According to sources claiming knowledge of the situation who spoke to Bloomberg this week, the shipment would be on a delivered-China basis. Details of the potential deal have not been published, and the sources spoke on condition of anonymity as a result.
Both Trafigura and Glencore share a common heritage, as Glencore was founded by legendary commodities trader Marc Rich, and Trafigura came to be as the result of the work of former executives under Rich. The companies have long been neck-and-neck chasing the title of the biggest commodities trader on Earth.

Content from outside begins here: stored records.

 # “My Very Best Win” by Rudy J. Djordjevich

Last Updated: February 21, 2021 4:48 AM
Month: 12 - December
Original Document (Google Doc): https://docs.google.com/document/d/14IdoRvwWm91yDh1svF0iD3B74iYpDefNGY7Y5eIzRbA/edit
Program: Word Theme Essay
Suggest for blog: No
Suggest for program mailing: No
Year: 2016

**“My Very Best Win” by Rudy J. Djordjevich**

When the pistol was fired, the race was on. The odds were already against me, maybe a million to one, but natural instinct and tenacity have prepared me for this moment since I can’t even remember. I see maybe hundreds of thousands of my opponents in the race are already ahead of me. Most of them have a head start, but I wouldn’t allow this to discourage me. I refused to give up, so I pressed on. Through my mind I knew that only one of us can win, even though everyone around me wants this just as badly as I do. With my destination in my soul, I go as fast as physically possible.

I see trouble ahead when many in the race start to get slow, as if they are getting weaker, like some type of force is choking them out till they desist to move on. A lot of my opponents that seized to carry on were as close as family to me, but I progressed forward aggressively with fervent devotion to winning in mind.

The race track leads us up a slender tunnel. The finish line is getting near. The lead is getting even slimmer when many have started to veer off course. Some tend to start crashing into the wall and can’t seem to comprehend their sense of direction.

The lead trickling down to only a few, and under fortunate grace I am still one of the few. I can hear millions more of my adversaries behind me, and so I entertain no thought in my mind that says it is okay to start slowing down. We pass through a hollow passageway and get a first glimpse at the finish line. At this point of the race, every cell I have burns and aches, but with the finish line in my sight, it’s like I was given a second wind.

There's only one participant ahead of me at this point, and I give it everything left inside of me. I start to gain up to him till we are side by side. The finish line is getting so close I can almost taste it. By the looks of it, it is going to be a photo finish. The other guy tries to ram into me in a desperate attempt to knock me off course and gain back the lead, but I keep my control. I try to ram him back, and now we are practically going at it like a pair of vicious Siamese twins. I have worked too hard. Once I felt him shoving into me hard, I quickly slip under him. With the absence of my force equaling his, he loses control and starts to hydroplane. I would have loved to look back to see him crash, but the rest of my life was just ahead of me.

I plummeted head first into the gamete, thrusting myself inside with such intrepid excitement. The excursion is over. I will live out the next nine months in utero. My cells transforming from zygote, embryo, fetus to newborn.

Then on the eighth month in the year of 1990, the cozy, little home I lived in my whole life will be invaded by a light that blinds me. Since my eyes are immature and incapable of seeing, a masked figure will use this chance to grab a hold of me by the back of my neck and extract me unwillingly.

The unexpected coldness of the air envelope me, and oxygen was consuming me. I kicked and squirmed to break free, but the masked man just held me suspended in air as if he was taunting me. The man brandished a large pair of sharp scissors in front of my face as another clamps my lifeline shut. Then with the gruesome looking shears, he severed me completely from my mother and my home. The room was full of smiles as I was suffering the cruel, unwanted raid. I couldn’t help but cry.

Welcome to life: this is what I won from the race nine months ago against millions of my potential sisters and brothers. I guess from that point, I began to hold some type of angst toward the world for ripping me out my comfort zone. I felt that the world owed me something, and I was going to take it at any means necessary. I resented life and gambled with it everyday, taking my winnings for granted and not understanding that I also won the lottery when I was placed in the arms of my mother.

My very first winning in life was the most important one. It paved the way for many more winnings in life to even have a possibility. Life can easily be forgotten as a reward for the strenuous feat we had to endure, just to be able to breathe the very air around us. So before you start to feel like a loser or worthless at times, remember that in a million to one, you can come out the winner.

Although Glencore has purchased large amounts of Rusal’s production in the past, the firm swore off Russian metal after its invasion of Ukraine a year ago. However, Trafigura apparently has no such qualms as far as aluminium goes, though it has severed ties with Russian oil interests.
Glencore continues to buy aluminium under previously settled contracts, which are expected to run through next year. It also continues to maintain a minority interest in En+ Group, which is Rusal’s parent company. The firm has no announced plans to change either of these arrangements.
Gary Nagle, Glencore’s chief executive officer, said earlier this month that they plan to honor the commitments they’ve already made to Rusal where possible.
“Russian metal is not sanctioned,” he said. “We have an existing contract, that’s a contract that existed before the war and we said we would keep doing — we have to, legally. Russian metal is being used around the world.”